▸ INSTRUCTIONS TO FOLLOW:
Please state how many lines in the records below contain the word "говорю"; the answer should be a number and nothing else.

▸ DATA TO USE:
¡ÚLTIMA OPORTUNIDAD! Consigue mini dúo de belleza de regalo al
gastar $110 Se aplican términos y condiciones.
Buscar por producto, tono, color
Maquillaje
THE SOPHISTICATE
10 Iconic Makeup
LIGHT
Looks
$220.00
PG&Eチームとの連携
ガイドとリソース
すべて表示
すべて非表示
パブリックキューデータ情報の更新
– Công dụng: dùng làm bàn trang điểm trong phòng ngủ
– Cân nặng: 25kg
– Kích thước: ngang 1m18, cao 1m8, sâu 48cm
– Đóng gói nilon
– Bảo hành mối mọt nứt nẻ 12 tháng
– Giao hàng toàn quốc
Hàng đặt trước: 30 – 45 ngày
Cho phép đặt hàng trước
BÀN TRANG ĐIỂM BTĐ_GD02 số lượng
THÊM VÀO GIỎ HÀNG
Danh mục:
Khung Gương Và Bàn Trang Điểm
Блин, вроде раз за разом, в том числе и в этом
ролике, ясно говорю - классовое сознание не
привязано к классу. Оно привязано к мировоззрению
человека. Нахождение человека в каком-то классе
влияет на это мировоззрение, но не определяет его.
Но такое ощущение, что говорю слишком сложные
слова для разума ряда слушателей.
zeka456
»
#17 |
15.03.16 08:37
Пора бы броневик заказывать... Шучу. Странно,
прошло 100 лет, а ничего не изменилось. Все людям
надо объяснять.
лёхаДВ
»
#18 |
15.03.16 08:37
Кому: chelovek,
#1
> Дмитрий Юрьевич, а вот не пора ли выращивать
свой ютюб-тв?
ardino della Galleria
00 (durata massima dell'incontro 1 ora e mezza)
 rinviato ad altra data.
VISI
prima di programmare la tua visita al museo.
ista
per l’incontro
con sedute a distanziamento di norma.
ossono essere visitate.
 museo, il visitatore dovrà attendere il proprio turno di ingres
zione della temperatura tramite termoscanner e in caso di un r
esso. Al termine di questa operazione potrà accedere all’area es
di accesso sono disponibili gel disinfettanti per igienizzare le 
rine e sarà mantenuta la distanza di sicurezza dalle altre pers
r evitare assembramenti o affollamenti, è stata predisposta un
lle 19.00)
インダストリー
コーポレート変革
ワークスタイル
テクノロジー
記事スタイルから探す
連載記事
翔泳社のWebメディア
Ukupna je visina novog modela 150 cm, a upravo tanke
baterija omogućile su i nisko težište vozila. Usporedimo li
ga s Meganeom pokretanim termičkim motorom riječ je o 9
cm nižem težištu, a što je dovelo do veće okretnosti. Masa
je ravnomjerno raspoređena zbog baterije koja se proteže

▸ RESULT:
2